Before we look at the benefits that log analysis can offer you, let’s take a moment to understand what logs actually are. Logs – or log entries – are messages that are generated automatically while the software is running. 

That software could be an application, operating system, firewall, networking logic, or embedded program running on an IoT device, to name just a few. Logs are generated from every level of the software stack.

Each entry (or log line) provides a record of what was happening or the state of the system at a given moment in time. They can be triggered by a wide range of events, from everyday routine behavior, such as users logging in to workstations or requests made to servers, to error conditions and unexpected failures. 

The precise format and content of a log entry varies, but will typically include a timestamp, log severity level, and message. Each log line is written to a log file and stored – sometimes for a few days or weeks (if the data is not required for regulatory reasons) and sometimes for months or even years.

Benefits of log analysis

Log analysis is the process of collating and normalizing log data to be parsed and processed for easier querying and providing visualizations of that data to identify patterns and anomalies.

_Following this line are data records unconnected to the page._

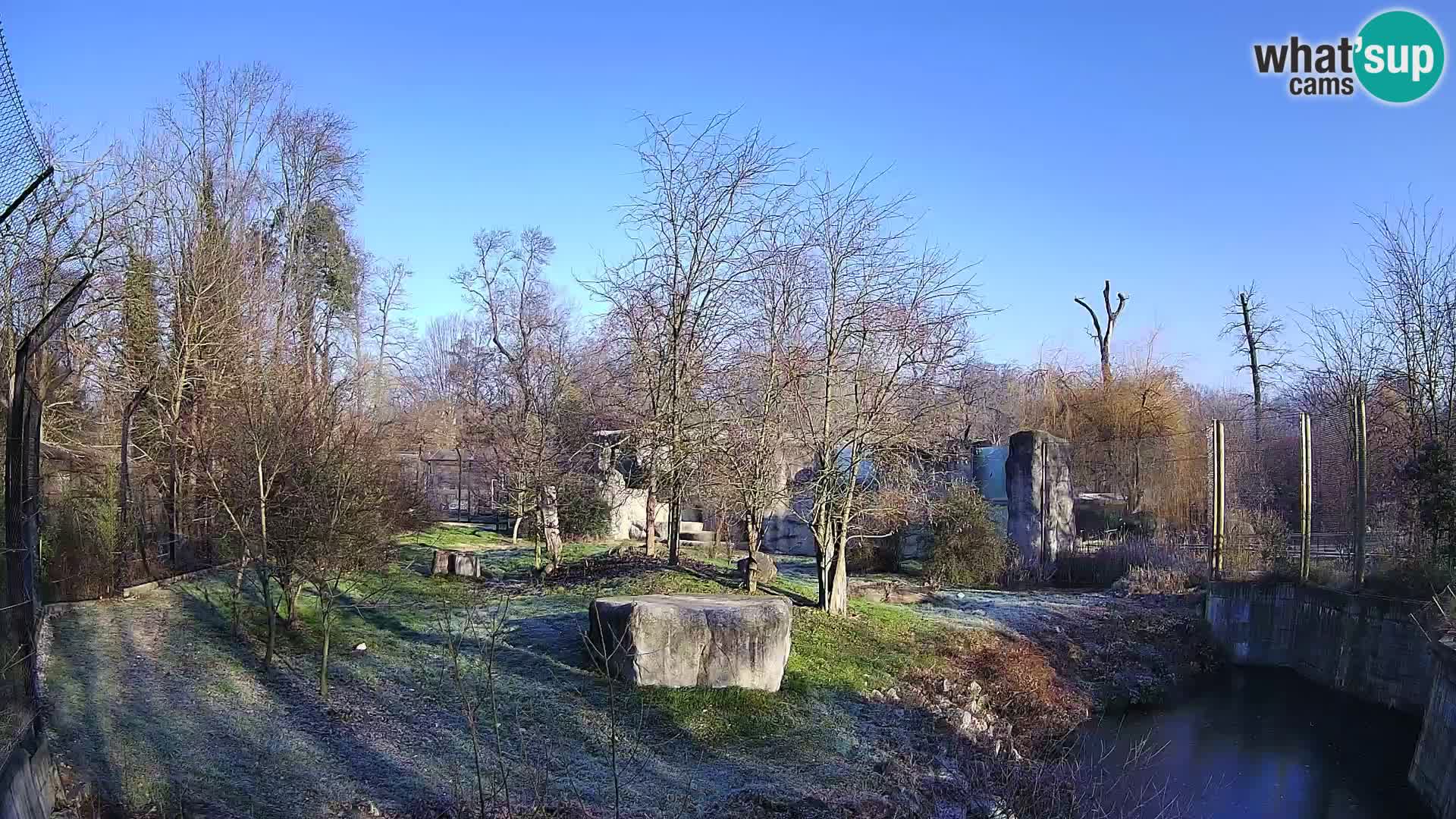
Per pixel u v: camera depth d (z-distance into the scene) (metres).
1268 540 18.03
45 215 11.95
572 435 21.70
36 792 6.30
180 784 7.58
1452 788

Analyzing the data recorded in the log files from across your organization’s systems and applications will help you improve your offer’s services, enhance your security posture, and give you a better understanding of how your systems are used.

Troubleshooting failures

The primary use of log files is to provide visibility into how your software is behaving so that you can track down the cause of a problem. As computing trends towards more distributed systems, with applications made up of multiple services running on separate but connected machines, investigating the source of an issue has become more complex.

Collating and analyzing logs from the various components in a system makes it possible to join the dots and make sense of the events that led up to an error or failure. Automated log analysis speeds up this process by identifying patterns and anomalies to help you fix issues faster. Log data analysis can also be used to identify early warning signs that can alert you to similar problems earlier in the future.

Proactive monitoring and observability

The benefits of automated log analysis go further than troubleshooting issues that have already occurred. By analyzing log data in real-time, you can spot emerging issues before any real damage is done.

Observability solutions take these techniques a step further, using machine learning to maintain a constantly evolving picture of normal operations, with alerts triggered whenever anomalous behavior patterns are detected.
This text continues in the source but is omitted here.